Jane Harper’s Exiles releases on January 31st and may be found at your preferred audiobook vendors. I received an advance audiobook copy from Macmillan Audio for the purpose of writing this review (and the fact of which does not affect my opinion) via Netgalley.
6 thoughts on “Audio-Book Review: Jane Harper’s EXILES (Aaron Falk #3)”
I’ve read, and enjoyed, all of her books. I have this one on hold at the library and I’m #2 in the queue. Good to know the wait is worth it.
So true about the author not using red herrings! Nor does she really employ a twist ending. She’s never obvious in her clue placement, she just slowly drives away the obscuring fog until the answer smacks you in the face. She’s one of the best at evoking a feeling of ‘creeping dread’ in the reader, IMO.
Thank you and you are so right in your analysis! It’s a conundrum but the revelations are more in keeping with the characters’ psychology than to fit any sense of a “puzzle”. I did correctly identify one aspect of the mystery, but it was mere seconds away from Falk’s revelation.

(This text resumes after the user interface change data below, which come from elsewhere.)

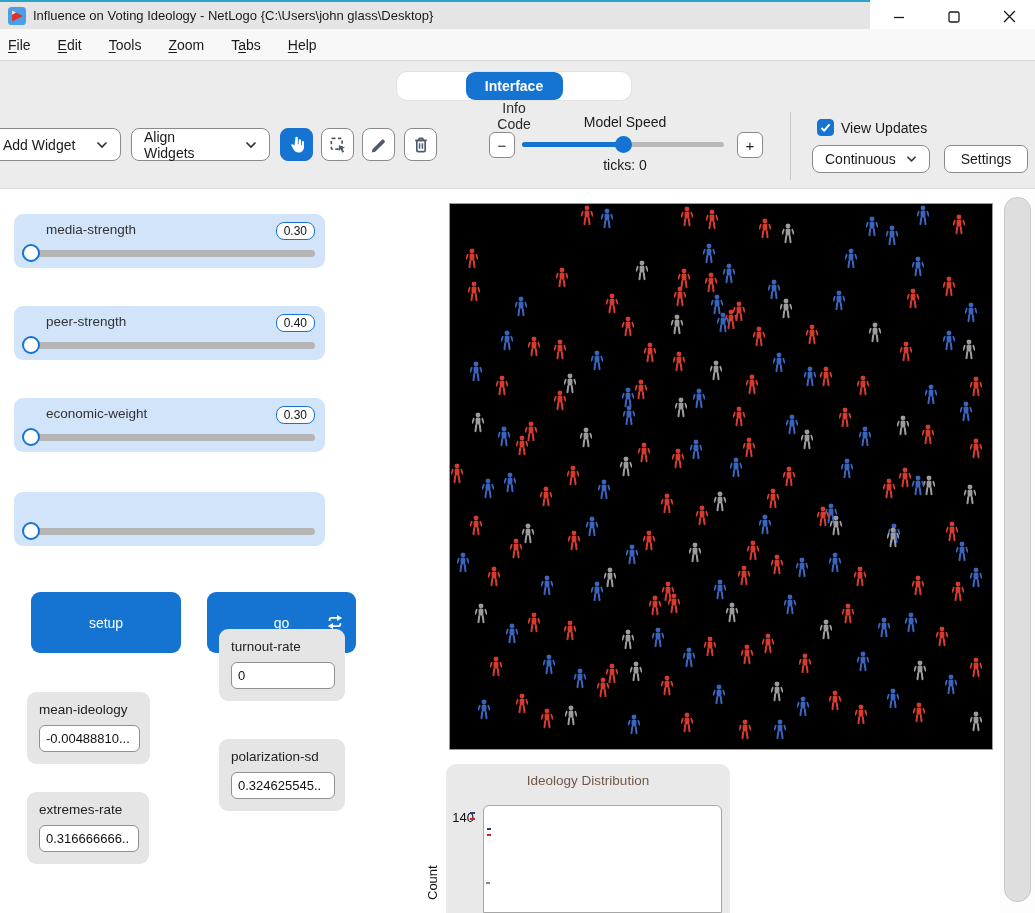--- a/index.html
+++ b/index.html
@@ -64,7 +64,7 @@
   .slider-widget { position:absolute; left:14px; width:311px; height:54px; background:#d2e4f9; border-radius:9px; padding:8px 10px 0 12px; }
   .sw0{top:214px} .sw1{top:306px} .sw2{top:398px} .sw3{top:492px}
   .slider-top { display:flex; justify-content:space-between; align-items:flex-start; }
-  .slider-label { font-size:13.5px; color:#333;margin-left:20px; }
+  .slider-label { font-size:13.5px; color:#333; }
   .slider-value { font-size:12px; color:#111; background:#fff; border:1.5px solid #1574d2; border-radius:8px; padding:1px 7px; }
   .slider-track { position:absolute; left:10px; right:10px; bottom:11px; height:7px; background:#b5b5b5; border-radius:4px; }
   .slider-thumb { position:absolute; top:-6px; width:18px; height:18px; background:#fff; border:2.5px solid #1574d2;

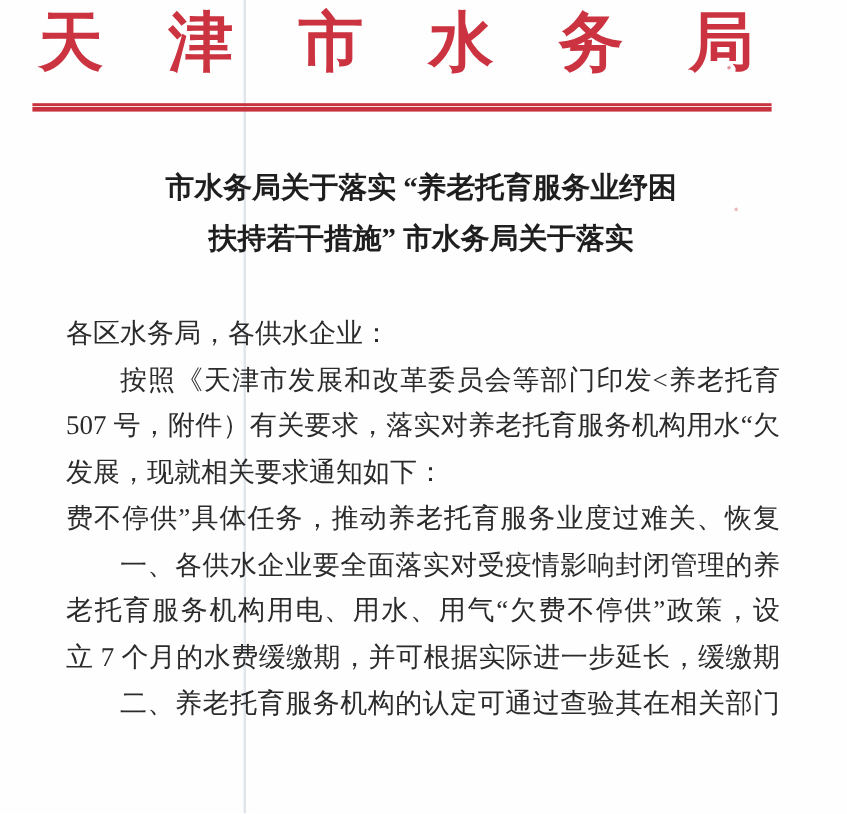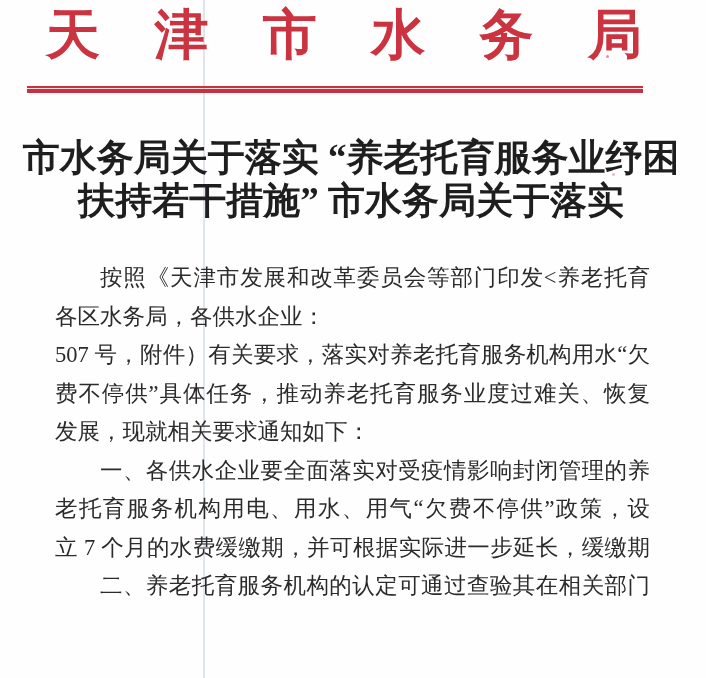--- a/index.html
+++ b/index.html
@@ -45,7 +45,7 @@
   
   .agency {
     position: absolute;
-    left: 46px;
+    left: 32px;
     top: 2px;
     width: 596px;
     font-size: 54px;

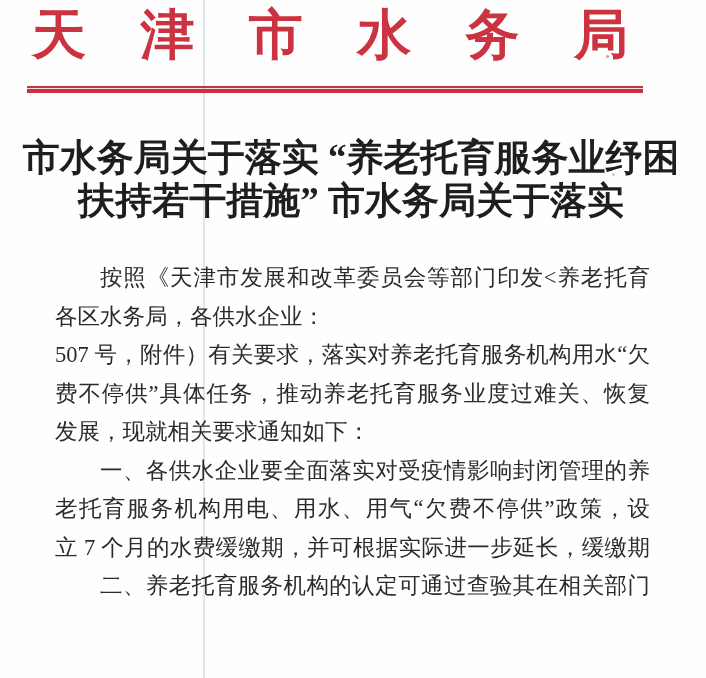--- a/index.html
+++ b/index.html
@@ -76,7 +76,7 @@
     top: 136px;
     width: 702px;
     text-align: center;
-    font-size: 37px;
+    font-size: 24px;
     font-weight: bold;
     color: #1e1e1e;
     line-height: 43px;

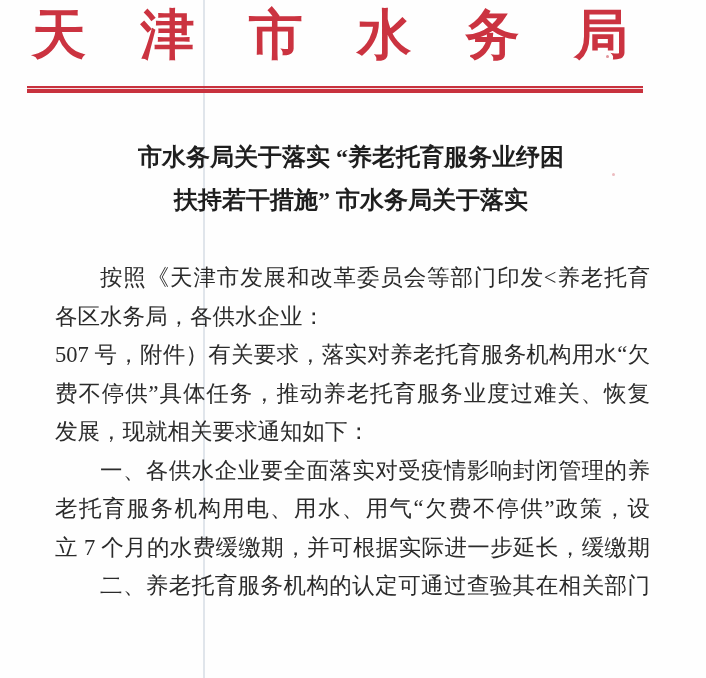--- a/index.html
+++ b/index.html
@@ -121,8 +121,8 @@
   </div>
 
   <div class="doc-body">
+    <div class="bline">各区水务局，各供水企业：</div>
     <div class="bline j ind">按照《天津市发展和改革委员会等部门印发&lt;养老托育</div>
-    <div class="bline">各区水务局，各供水企业：</div>
     <div class="bline j">507 号，附件）有关要求，落实对养老托育服务机构用水“欠</div>
     <div class="bline j">费不停供”具体任务，推动养老托育服务业度过难关、恢复</div>
     <div class="bline">发展，现就相关要求通知如下：</div>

I’m glad to hear you’re #2 in the queue because I think you’re going to love this one! Have you seen the film of The Dry? Any good? I’m not a huge Bana fan, but if the film is worth watching, I might.
Wonderful review – I have read all 3 in the series – IMHO #2 was not as strong as the others, but still a great mystery. In all 3 books, the landscape is so important, almost another character in the story. As an Australian, I can say that she has nailed it.
First, thank you! Fun to write when the book is good. Or bad. It’s mediocrity that makes for a boring review: reflects the text.
Oh, that’s so great to know and I did note that all the time: Falk et. al., but especially Falk, is always gazing out at the landscape and the descriptions are really wonderful. I enjoyed them immensely. I liked how Falk fell in love, not just with Gemma, but with her house, her step-son, her cottage, everything about her and her choice to live in this town…also, the lasagna!!
Alas, I can’t advise you about the movie, as I have not seen it. At least it was filmed in Australia!
No worries, I watched the trailer, looks like standard fare and I always prefer to read over watching a film any day.